The different species of foraminifera was compared by the team that existed in the 20 million years towards the end of the mass extinction of the Cretaceous and into the subsequent period of recovery and found the diversity of species recovered only after 10 million (approx.) years.

Examining the fossil record, the authors of the study explained that after a mass extinction, swathes of new species could appear slowly than predicted. The authors guessed this due to the way species repopulate.

Dr. Andrew Fraass, the co-author of the study and expert in planktic foraminifera at the University of Bristol, told Newsweek: “Foraminifera are useful at the species level because of their superior fossil record, so we’ve been able to look at this process in a closer way than anybody else.

“From this study, it’s reasonable to infer that it’s going to take an extremely long time—millions of years—to recover from the extinction that we’re causing through climate change and other methods.”

Fraass also pointed out one limitation of the said study stating that the planktic foraminifera may be the best fossil record we have but is of “one group, and a single-celled one at that.” It is “very very difficult” to calculate the time it would take for biodiversity to recover on a species level from the records of the fossil currently available to scientists.
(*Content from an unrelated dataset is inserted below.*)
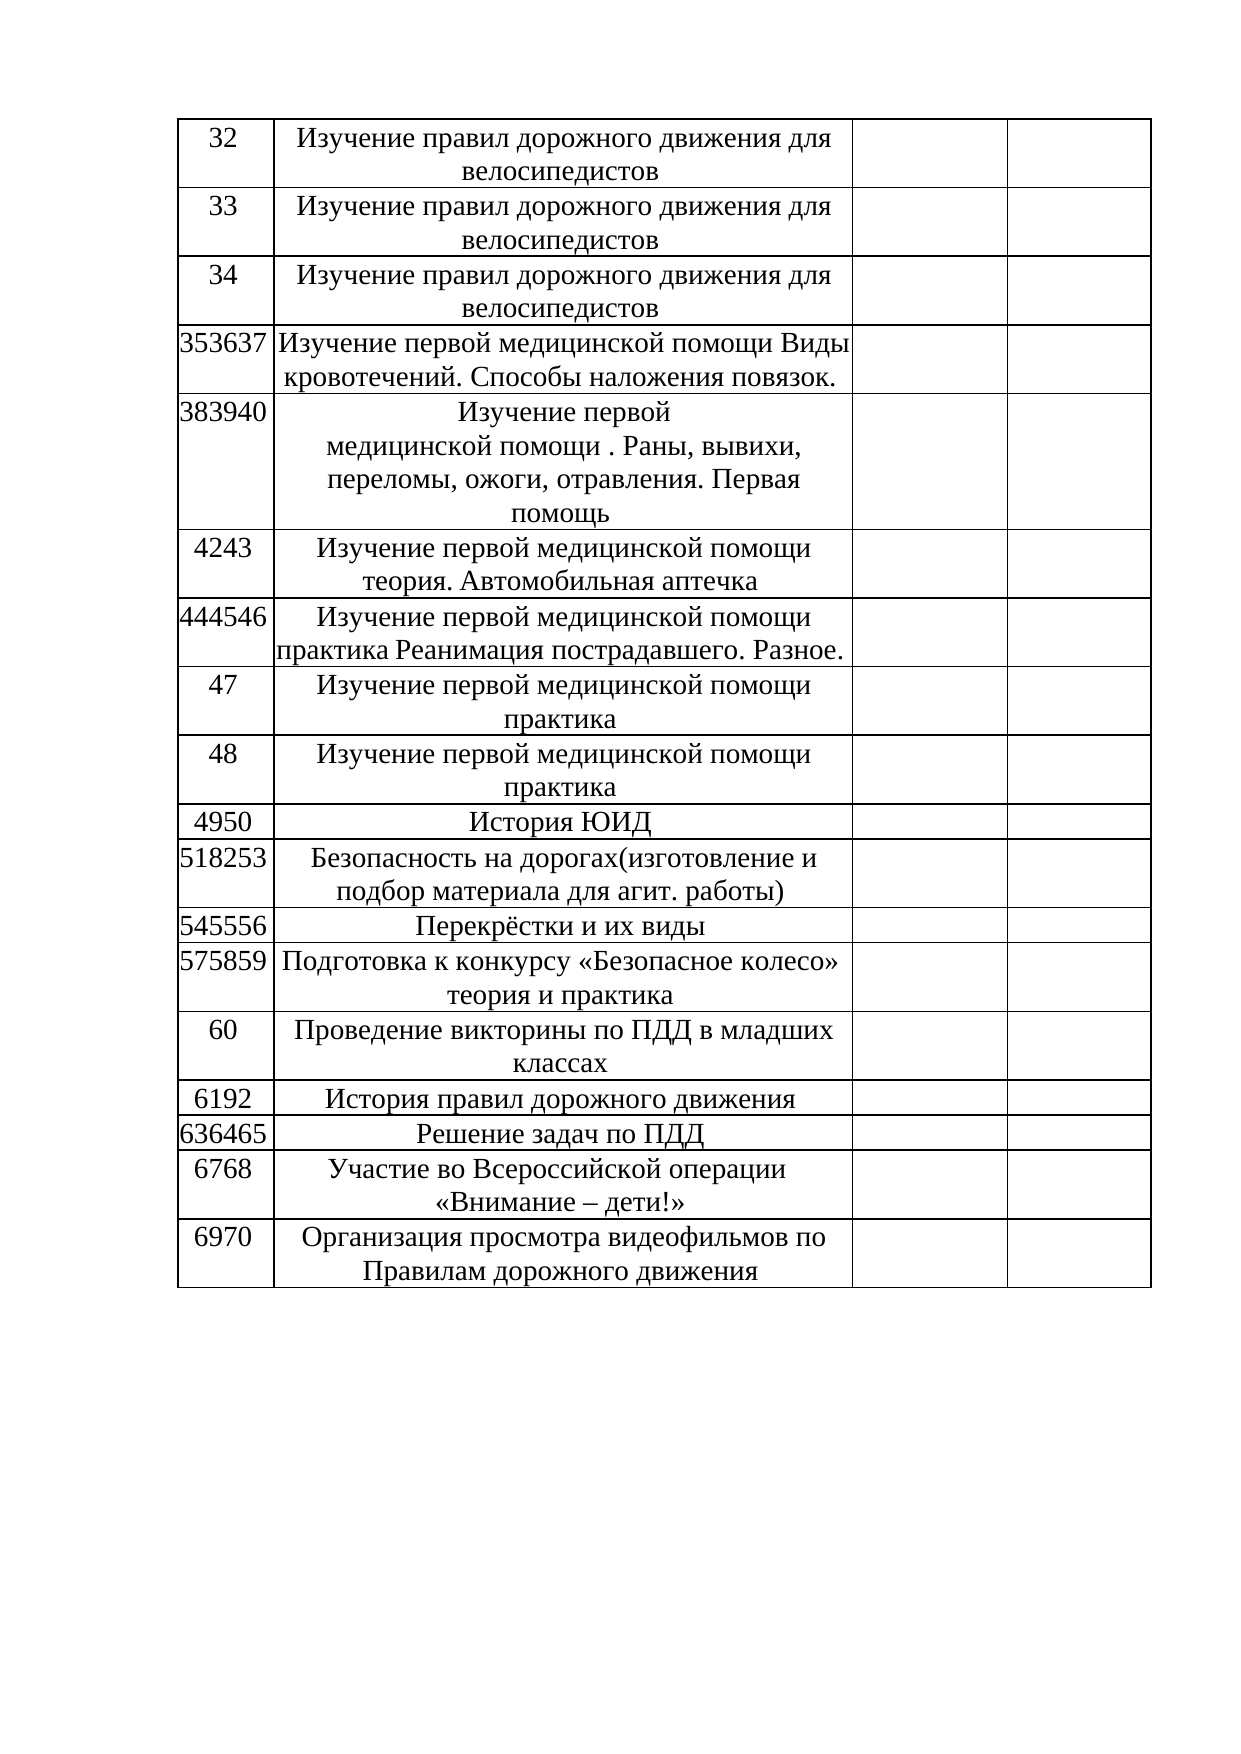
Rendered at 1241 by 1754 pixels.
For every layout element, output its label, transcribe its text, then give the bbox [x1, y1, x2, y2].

“Our finding is confirming previous theoretical work, so while that’s a limitation, it’s hypothesized [that] it’ll probably be the same for other groups as well,” he said.

“It [the research] is an apt warning about the time it takes to recover from massive losses in species,” said Fraass.

“We focus frequently on how long it’ll take to recover from climate change (by getting CO2 back down to pre-industrial or near pre-industrial levels), which is on the scale of thousands of years, but this work corroborates it’ll take millions of years for biodiversity to recover from humans.”

He further explained: “It’s a finer point whether or not we’re in a mass extinction currently, as paleontological records are based on shallow marine shells and the number of families/genera that go extinct, while modern extinction is based on all organisms and species. It’s a really cool question if you’re a paleontologist, but the basic answer is: if we’re not currently in a mass extinction then we’re close to one.”

Dr. Jan Zalasiewicz, professor of palaeobiology at the University of Leicester, who was not involved in the research, told Newsweek: “The study is significant because it helps us appreciate the very long-term consequences of the striking and geologically rapid changes currently taking to the Earth’s biosphere.

“The rate of recovery shown is similar to that in previous studies—of several million years—but the significance here is in its plausible explanation for this long recovery, in emphasizing the importance of the way that complex communities of organisms, that take a long time to build up, themselves create more niches to encourage greater species diversity.”

A separate research paper disclosed last year that global warming caused by humans could even reverse a 50-million-year-long trend of global cooling in just 200 years.